Lines from the one containing "nose: (515, 413)" through the last line of the data are to be returned exactly, both ends included, minus any pictures.

Top of Supplied records

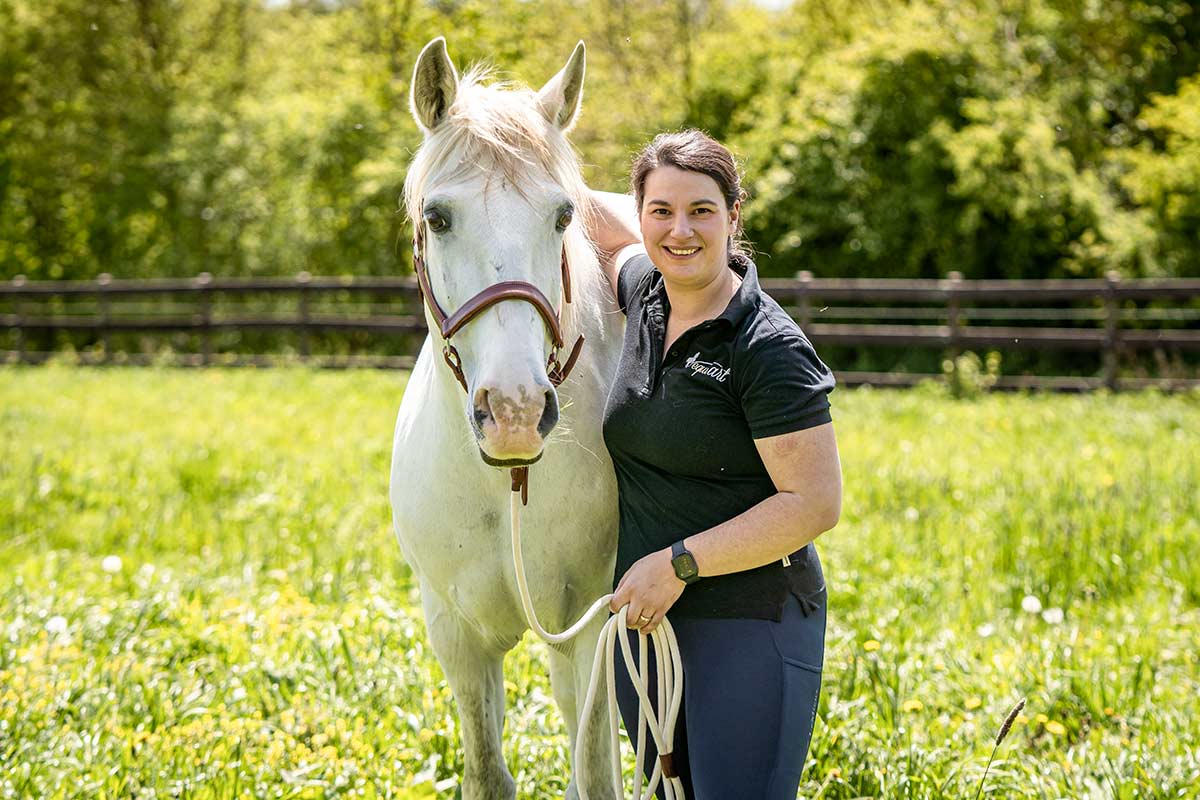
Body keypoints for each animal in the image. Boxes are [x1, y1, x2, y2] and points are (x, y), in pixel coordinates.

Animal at [388, 38, 624, 800]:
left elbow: (595, 770)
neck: (507, 483)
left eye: (561, 216)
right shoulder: (454, 633)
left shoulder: (595, 625)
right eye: (437, 217)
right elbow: (487, 772)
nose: (515, 413)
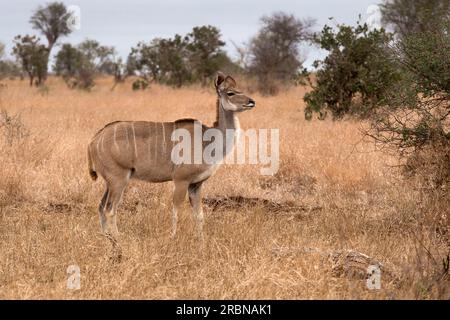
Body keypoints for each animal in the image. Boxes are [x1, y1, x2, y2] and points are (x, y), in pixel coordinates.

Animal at [88, 72, 255, 238]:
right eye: (230, 93)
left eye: (240, 89)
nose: (251, 102)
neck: (207, 140)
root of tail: (94, 140)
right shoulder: (181, 180)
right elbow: (176, 211)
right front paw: (173, 236)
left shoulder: (196, 185)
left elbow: (199, 215)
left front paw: (201, 240)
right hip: (119, 179)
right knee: (110, 209)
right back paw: (117, 238)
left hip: (111, 182)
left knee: (101, 206)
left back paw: (107, 237)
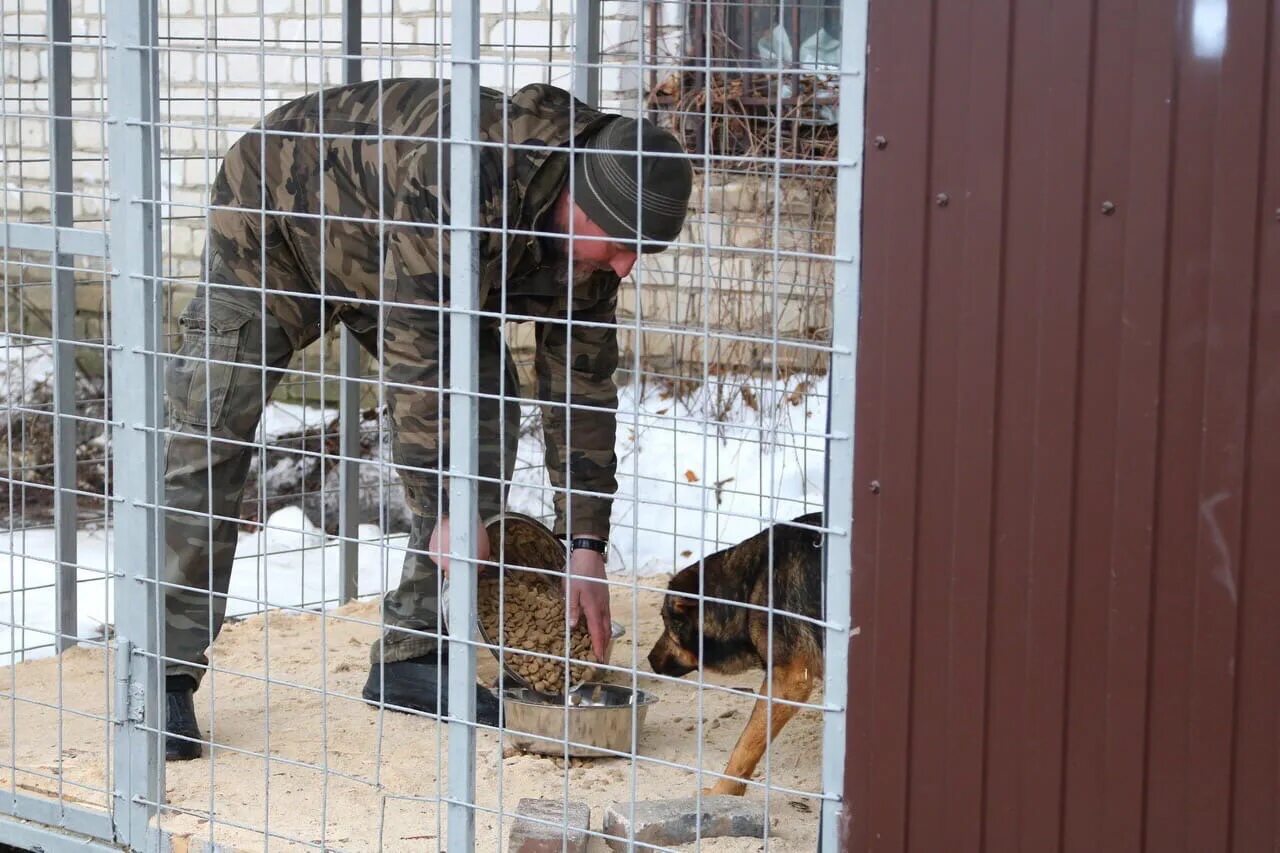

Bottom of Supplied records

Finished task:
nose: (515, 413)
Body keypoints for each animal in the image. Boxes are [x1, y1, x2, y2] and points are (x, y), in pixel coordinates.

Animal at [88, 72, 255, 238]:
right eye: (230, 93)
left eye: (240, 89)
nose: (251, 102)
neck: (207, 140)
root of tail: (94, 140)
right shoulder: (181, 180)
right elbow: (176, 211)
right front paw: (173, 236)
left shoulder: (196, 185)
left elbow: (199, 215)
left front paw: (201, 240)
right hip: (119, 179)
right knee: (110, 209)
right back paw: (117, 238)
left hip: (111, 182)
left knee: (101, 206)
left back paw: (107, 237)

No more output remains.